PNGDF troops were withdrawn from Bougainville in March 1990, only to return six months later. In 1991 Australia was forced to withdraw the helicopters due to continual reports of their use in human rights abuses, but they too have returned.
Five years after Liria's posting, the war continues in much the same way as he recorded it. Continuing too are the human rights abuses and the denials of them by the PNG and Australian governments.
On March 3, the PNG administrator on Bougainville, Sam Tulo, announced that the PNGDF "was trying to move 7000 people from the Wakunai and Rorovo areas of northern Bougainville into government care centres". He stressed that this was necessary "to allow a military special operation against the BRA after successful ambushes by the BRA in the Red River area last week."
Moses Havini, the Bougainville Interim Government representative in Australia, says this admission makes nonsense of the statement by Australian foreign minister Gareth Evans that "the war is almost over" and confined to the Panguna area of central Bougainville. "The Red River area is far from Panguna and has long been declared 'army controlled'", said Havini.
In other news from the island, it was reported that in Kobuan, central Bougainville, the BRA attacked PNG troops, killing eight and losing one of its own soldiers in a defensive operation on February 24.
In a 4am raid on the village of Donsiro near Arawa region on March 3, 12 buildings were burned by PNG forces.
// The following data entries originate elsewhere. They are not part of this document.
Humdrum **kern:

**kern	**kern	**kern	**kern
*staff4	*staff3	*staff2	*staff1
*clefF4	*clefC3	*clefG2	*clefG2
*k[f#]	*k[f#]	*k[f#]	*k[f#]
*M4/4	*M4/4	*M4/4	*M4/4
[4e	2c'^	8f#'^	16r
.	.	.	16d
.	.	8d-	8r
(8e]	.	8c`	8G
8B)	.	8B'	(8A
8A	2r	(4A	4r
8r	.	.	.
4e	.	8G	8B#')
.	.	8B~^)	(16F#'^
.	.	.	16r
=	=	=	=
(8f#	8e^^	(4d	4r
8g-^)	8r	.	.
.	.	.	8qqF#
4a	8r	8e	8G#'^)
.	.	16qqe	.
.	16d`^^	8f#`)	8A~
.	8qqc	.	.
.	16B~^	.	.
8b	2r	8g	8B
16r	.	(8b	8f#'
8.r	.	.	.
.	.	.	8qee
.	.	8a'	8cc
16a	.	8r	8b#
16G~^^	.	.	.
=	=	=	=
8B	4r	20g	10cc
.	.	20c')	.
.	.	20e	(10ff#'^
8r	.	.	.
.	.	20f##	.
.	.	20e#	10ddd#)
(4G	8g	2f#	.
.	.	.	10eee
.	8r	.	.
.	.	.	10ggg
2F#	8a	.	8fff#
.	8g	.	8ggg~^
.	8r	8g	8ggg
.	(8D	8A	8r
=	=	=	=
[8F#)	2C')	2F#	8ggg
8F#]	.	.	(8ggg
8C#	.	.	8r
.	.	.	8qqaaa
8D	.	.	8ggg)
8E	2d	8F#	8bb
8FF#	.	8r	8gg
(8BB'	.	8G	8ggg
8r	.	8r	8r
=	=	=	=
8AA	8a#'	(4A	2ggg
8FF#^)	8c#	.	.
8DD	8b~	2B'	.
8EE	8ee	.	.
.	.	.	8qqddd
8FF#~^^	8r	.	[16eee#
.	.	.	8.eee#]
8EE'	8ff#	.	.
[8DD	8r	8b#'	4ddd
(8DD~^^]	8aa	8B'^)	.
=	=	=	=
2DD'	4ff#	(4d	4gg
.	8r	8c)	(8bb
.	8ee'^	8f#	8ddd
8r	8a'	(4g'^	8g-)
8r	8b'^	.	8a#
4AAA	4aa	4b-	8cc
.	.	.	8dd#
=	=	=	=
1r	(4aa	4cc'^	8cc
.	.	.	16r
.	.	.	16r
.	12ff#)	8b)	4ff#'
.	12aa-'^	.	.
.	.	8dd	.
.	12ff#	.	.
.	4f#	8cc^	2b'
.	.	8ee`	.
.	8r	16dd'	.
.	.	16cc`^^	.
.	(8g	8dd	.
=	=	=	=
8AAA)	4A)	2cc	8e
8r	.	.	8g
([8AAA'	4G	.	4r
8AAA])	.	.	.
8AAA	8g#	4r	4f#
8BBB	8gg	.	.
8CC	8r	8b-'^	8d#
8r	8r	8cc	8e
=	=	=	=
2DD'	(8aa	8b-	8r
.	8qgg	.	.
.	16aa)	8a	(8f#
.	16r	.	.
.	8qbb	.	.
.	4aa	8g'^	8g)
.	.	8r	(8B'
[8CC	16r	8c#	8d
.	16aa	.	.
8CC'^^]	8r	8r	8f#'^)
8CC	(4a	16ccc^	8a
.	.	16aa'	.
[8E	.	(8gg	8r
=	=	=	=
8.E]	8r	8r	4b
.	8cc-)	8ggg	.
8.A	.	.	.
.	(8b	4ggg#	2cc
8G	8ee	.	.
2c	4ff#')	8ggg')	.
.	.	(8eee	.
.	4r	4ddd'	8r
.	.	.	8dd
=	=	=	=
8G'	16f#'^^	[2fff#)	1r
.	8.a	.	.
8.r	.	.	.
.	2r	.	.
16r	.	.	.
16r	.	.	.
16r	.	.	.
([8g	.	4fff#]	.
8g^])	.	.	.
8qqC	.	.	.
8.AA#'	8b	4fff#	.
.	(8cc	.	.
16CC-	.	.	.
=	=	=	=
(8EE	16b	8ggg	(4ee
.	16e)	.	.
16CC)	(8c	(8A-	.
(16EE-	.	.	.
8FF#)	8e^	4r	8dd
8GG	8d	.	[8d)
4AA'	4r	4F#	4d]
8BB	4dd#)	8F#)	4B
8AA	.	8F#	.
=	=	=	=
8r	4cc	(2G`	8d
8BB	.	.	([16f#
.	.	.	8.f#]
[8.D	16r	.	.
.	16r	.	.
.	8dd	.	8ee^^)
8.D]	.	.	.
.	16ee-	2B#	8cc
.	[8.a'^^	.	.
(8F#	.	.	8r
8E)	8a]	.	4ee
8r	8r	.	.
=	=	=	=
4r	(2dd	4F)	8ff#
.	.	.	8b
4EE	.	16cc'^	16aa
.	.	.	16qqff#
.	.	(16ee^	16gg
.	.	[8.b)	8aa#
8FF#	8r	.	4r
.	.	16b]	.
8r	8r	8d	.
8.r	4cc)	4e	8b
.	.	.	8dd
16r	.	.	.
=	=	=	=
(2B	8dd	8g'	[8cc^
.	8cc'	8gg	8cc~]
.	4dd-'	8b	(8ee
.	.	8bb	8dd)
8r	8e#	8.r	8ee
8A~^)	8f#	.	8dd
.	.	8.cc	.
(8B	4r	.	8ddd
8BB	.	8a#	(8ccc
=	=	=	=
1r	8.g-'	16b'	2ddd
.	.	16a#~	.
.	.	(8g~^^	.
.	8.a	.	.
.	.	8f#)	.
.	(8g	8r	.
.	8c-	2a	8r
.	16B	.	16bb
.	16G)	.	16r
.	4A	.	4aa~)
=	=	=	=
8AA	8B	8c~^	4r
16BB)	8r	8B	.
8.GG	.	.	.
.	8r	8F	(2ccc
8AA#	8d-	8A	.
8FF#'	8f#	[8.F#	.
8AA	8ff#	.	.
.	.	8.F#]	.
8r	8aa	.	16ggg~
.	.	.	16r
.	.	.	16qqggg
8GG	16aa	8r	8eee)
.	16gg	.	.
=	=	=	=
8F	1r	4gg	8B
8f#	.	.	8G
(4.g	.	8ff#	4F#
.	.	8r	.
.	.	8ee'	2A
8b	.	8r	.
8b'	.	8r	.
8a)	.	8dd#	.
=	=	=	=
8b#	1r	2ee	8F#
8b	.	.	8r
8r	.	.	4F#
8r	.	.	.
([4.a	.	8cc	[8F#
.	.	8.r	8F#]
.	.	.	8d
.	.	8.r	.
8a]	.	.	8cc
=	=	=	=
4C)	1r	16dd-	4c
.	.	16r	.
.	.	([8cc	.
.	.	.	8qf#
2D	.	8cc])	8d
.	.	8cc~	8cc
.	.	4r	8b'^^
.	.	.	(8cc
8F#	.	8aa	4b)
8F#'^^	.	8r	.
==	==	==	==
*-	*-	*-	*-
In an exchange of gunfire one BRA soldier was killed and three others injured; a number of injuries were inflicted on the PNG troops.
Radio Free Bougainville reported that 103 civilians in the PNG-occupied area of Pikei village fled into the Interim Government-controlled area of central Bougainville in early February to avoid further maltreatment from PNG troops.
A Catholic Church peace group, Pax Christi International, released a statement on February 23 from Geneva claiming that its Australian office had "received transcripts of radio transmissions by the Papua New Guinea military on Bougainville which indicate concern within the army about the impending arrival of the [Australian parliamentary] delegation. In the transcripts the military is reportedly preparing a major offensive to defeat the Bougainville resistance before the delegation arrives. The plans include the hunting of civilians into 'care centres', execution of rebel forces and political leaders and utilising mortar bombardment against the civilian population to attain 'surrender'.
"Additional transmissions include messages assuring military personnel on the island that the delegation will be delayed or prevented from completing its mission if necessary. 'All operations in central Bougainville must be carried out successfully to stop the Australian parliamentary delegation entering areas under control of rebels.'"
[Bougainville Campaign Diary, by Yauka Aluambo Liria, is published by Indra Publishing, Eltham North, Vic.]